Volviendo a la transformación de la tierra. Nos sentimos culpables y ser culpables es una forma de estar en el mundo. Quizá cada vez que cogemos el coche en vez de ir en transporte público, o encendemos la calefacción en vez de poner más mantas, sintamos un remordimiento. Pero convivimos con él, y viajamos en avión, y compramos productos lejanos, y nos atiborramos de carne de vacas estabuladas y pedimos más de todo en todos los sitios. Y los objetivos, año a año, incumplidos. Quizá tengamos que cambiar la mirada: en lugar de culparnos y prohibir, tenemos que cultivar las cualidades que nos hicieron llegar hasta donde estamos. Más que intentar que cambiemos nuestra forma de vida, que parece muy difícil y lenta, intentemos aprovechar este desastre para crear riqueza. Es trasformar la necesidad en virtud.

Hemos visto que la presión inmediata y los esfuerzos combinados fueron capaces en tiempo récord de cambiar para siempre la tecnología de las vacunas. Que tendremos más epidemias, no cabe duda, pero estamos mejor preparados. Ciencia y tecnología, con lo mismo que destruimos el mundo que recibimos, pueden ser nuestra salvación, o la salvación de nuestra cómoda, para muchos, forma de vida.

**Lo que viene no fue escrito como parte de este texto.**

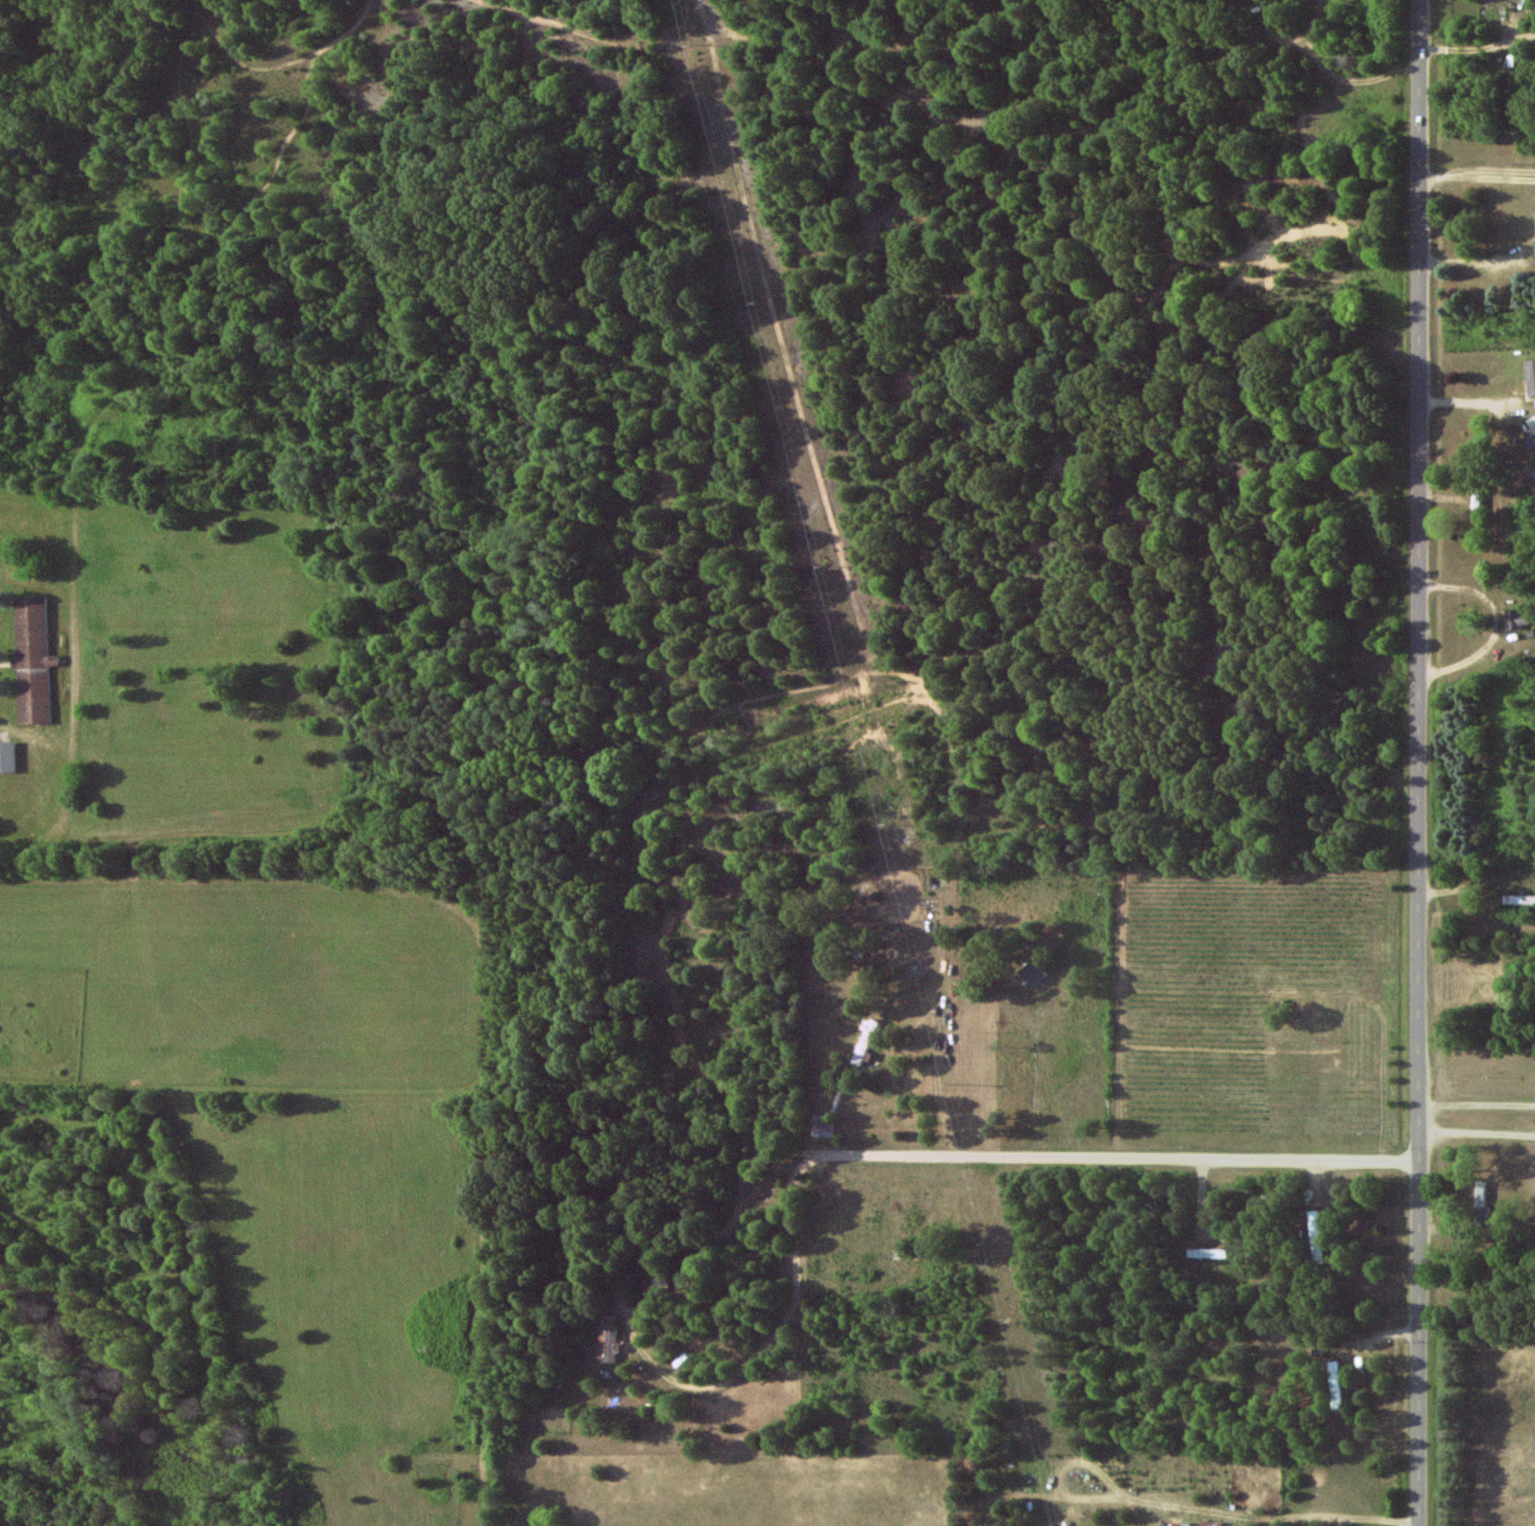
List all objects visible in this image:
road: (1477, 178)
building: (1530, 377)
building: (1531, 438)
building: (1477, 498)
building: (1517, 618)
building: (33, 661)
building: (7, 757)
road: (1421, 763)
building: (1520, 900)
building: (1032, 972)
building: (864, 1042)
road: (1478, 1136)
road: (1117, 1160)
building: (1315, 1235)
building: (1208, 1253)
building: (608, 1342)
road: (643, 1356)
building: (1335, 1385)
road: (1184, 1497)
building: (1179, 1524)

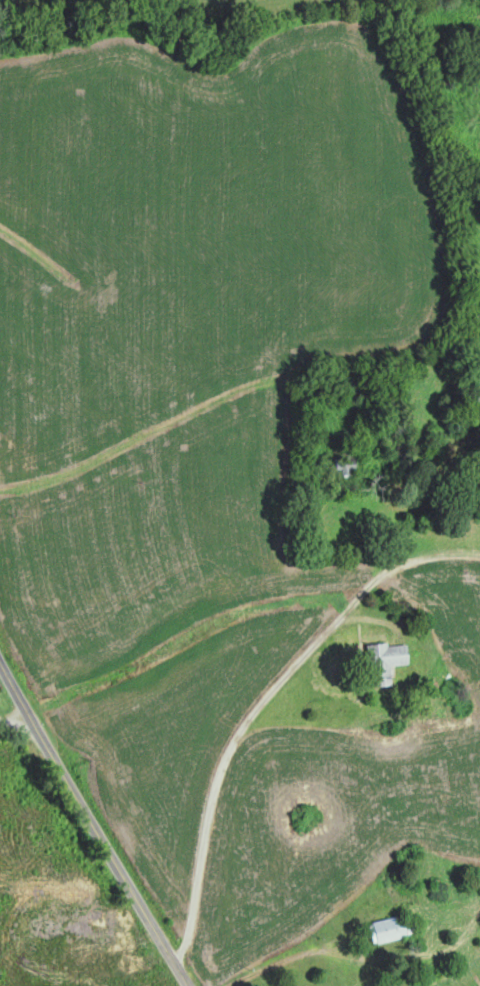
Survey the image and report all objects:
building: (474, 320)
building: (473, 399)
building: (341, 463)
building: (384, 661)
road: (292, 669)
building: (448, 684)
road: (14, 718)
road: (92, 826)
building: (388, 930)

Hay una mística del sacrificio como camino de redención. Es lo que se pide para salvar la Tierra. No cabe duda de que es necesario reducir el consumo. Mientras, el mercado podría ir ofreciendo productos menos contaminantes que a la vez cumplieran con las expectativas de precio, utilidad y representación social. De manera que se aspire a ellos, que no sea un esfuerzo o una postura adquirirlos. Es cambiar el palo por la zanahoria. Hacer fácil, barato y deseable el coche eléctrico o la instalación y aprovechamiento de paneles solares son ejemplos evidentes de los que se puede hacer. Pero no es suficiente.

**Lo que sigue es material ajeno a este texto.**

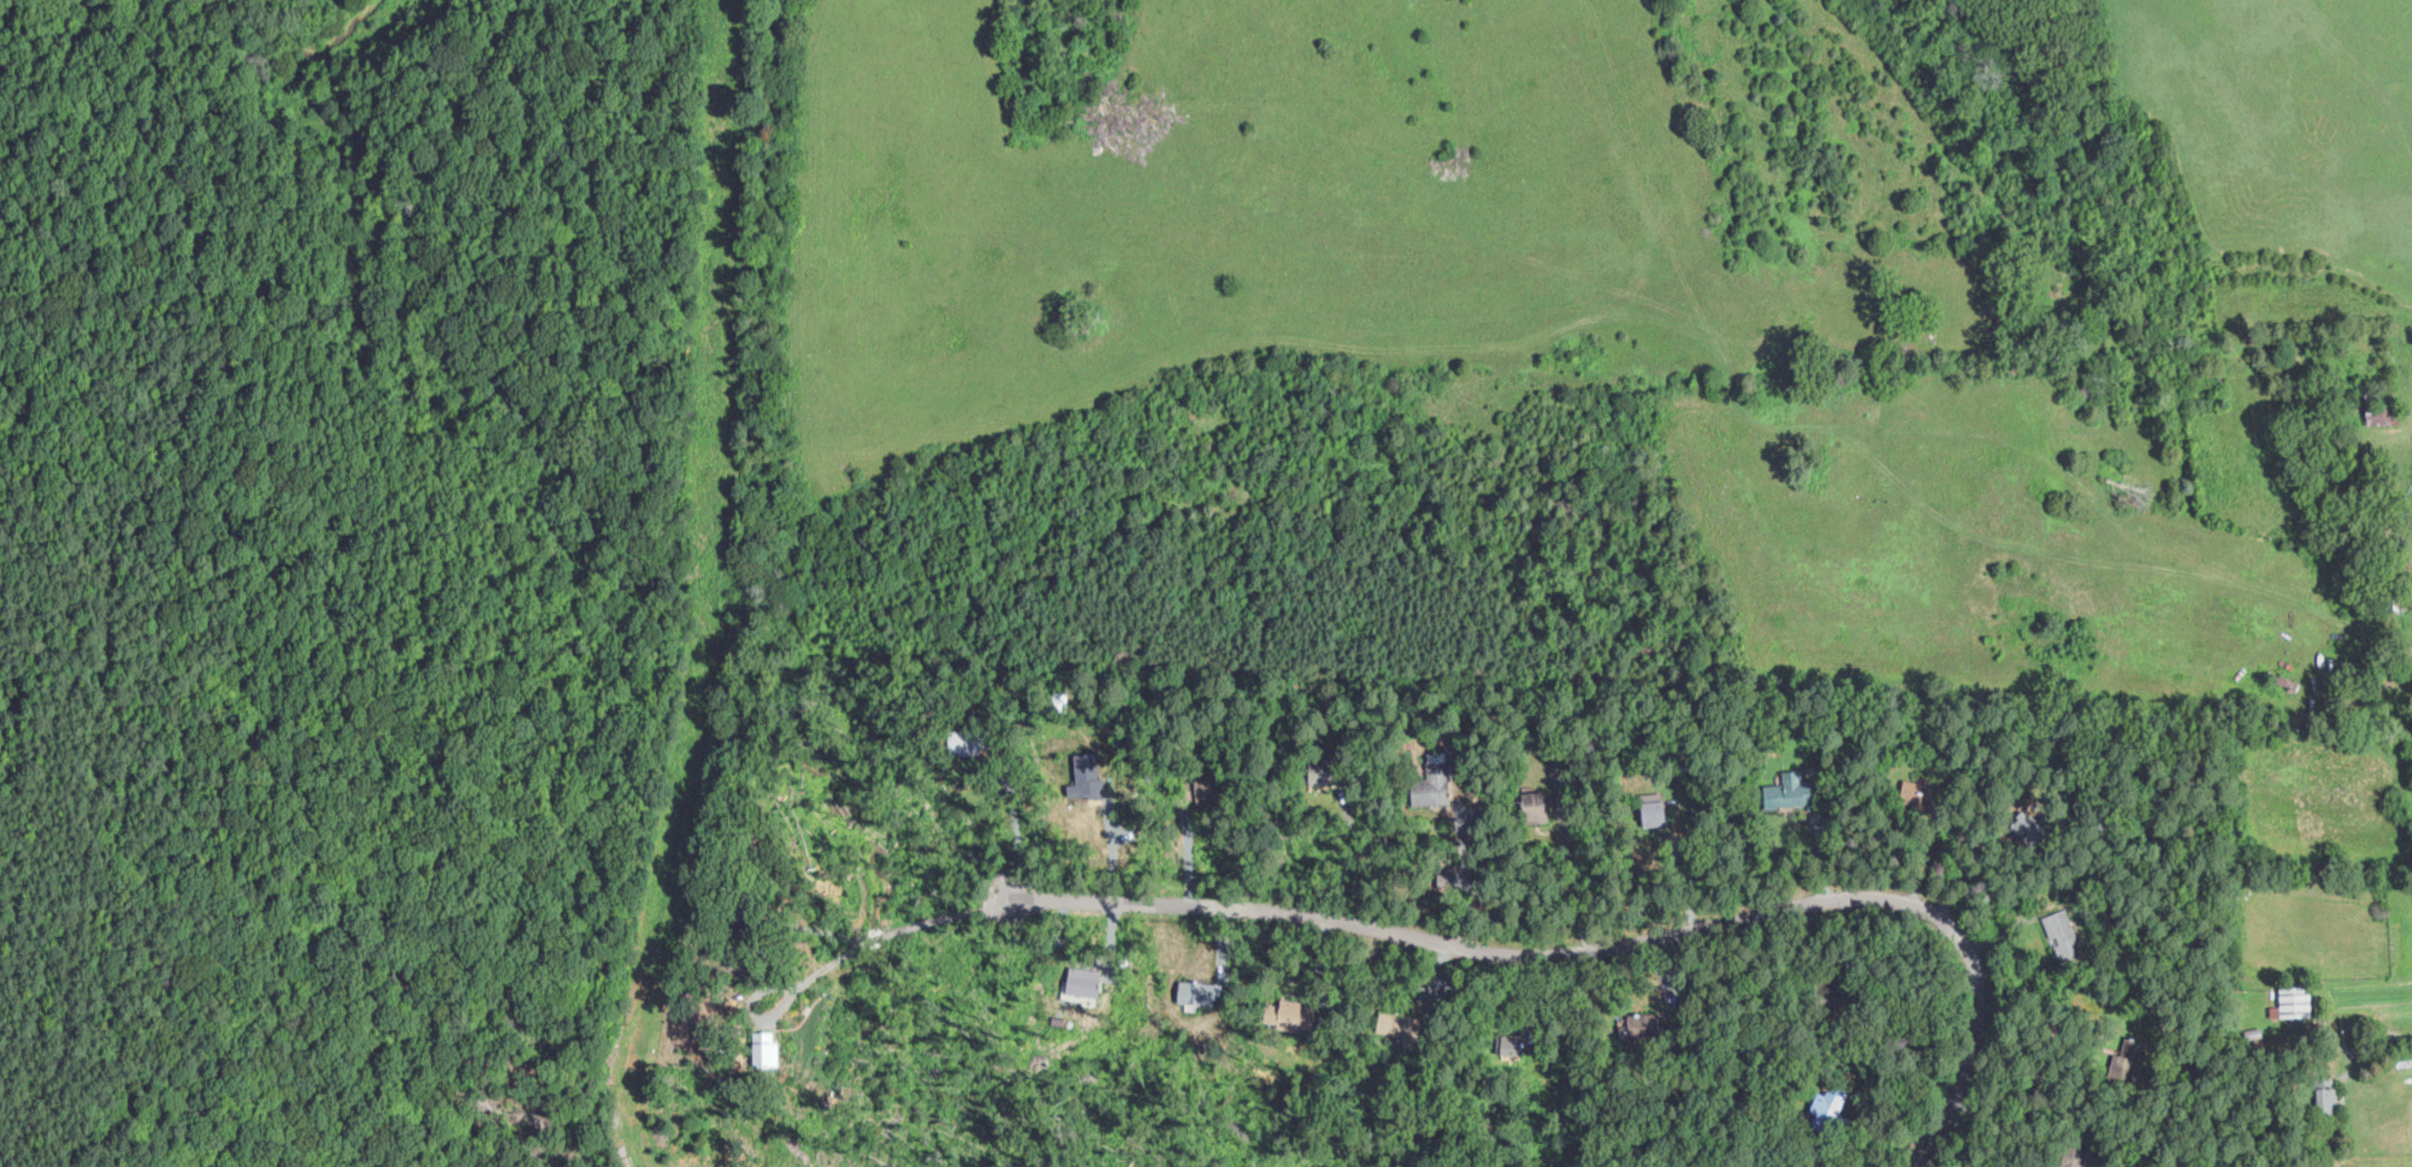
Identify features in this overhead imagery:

Se están creando grupos de jóvenes, emprendedores y científicos, que quieren aprovechar la oportunidad para desarrollar tecnologías con energías alternativas y medios de captura de los desechos de la industrialización y nuestro modo de vida. Hacer negocio. En ellos, movidos por el afán de lucro, fama y reconocimiento, me gustaría confiar.